30 GB 4200 rpm sabit disk

CDRW-DVD

Pekiyi SuSE bana neler getirecek? İncelediğimiz SuSe Linux 10.0'da güzel masaüstü ve kullanım dışında, şu bileşenler ilk göze çarpanlar:

o KDE 3.2, SuSE tarafından düzenlenmiş

o Mozilla Firefox Internet Tarayıcı, 1.0.7 sürümü

o OpenOffice.org 2.0 (kurulumda 1.9x'lerden, ilk güncellemeyle 2.0'lara geçiyor)

o KDE kişisel bilgi yardımcıları

o Resimler için: Gimp 2.2.8, Digikam (fotograf albümleriniz için)

o Kmail E-posta yazılımı

o Ktorrent torrent istemcisi

o Kopete anlık mesajlaşma yazılımı; MSN, ICQ ve başka anlık mesajlaşma ağlarına bağlanabiliyor

o Kaffeine ortam yürütücüsü, RealPlayer, çeşitli çokluortam uygulamaları

o K3B CD/DVD yazma aracı

o PDF görüntüleyici

o Bir yığın başka yardımcı araç

Bunlar standart kurulumdan gözümüze çarpanlar. Bir kere masaüstüne düştüğünüzde, karşınızdaki seçeneklere şaşırmanız işten değil. Ek olarak, kurulum ortamlarında başka paketler de sizi bekliyor.
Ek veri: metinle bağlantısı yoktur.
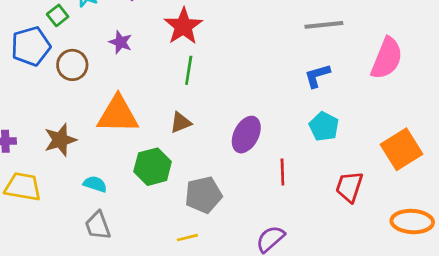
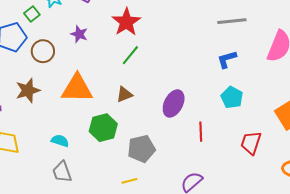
green line: (189, 70) -> (130, 55), turned 30
brown star: (60, 140) -> (28, 90), moved

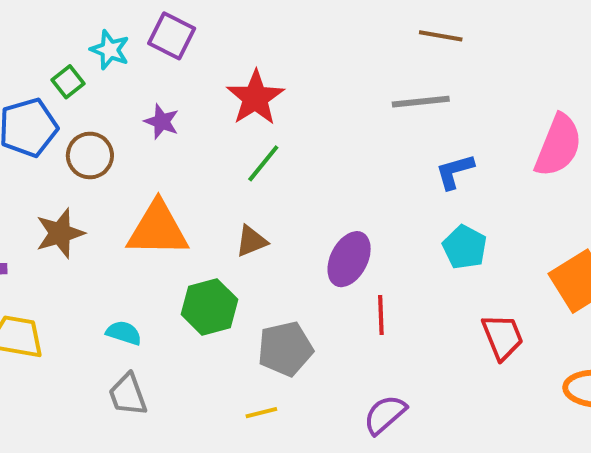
gray line: (232, 21) -> (421, 102), moved
red line: (201, 132) -> (381, 315), moved
red trapezoid: (251, 143) -> (503, 337), turned 140

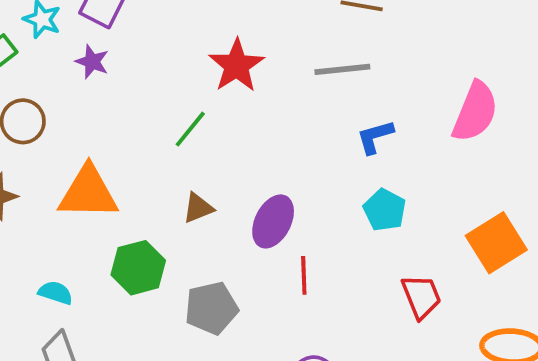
red star: (255, 98) -> (236, 66), moved
purple star: (162, 122) -> (92, 62), moved
brown triangle: (251, 241) -> (198, 208), moved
Kurulum – 1 saatte, ihtiyacınız olan herşey...

SuSE'yi bir DVD'den kurdum. Ana sitesinden CD'ler halinde çekmek, veya 100 MB'den az bir temel kurulum dosyasını alarak, ağ üzerinden kurmak da mümkün. Yüksek hızlı bağlantı sahibiyseniz akıllıca olabilir. Hatta dosyaları bir makineye indirip, sonra onu sunucu şeklinde kullanarak, bir ağdaki diğer makinelerinize de kurulum yapabilirsiniz.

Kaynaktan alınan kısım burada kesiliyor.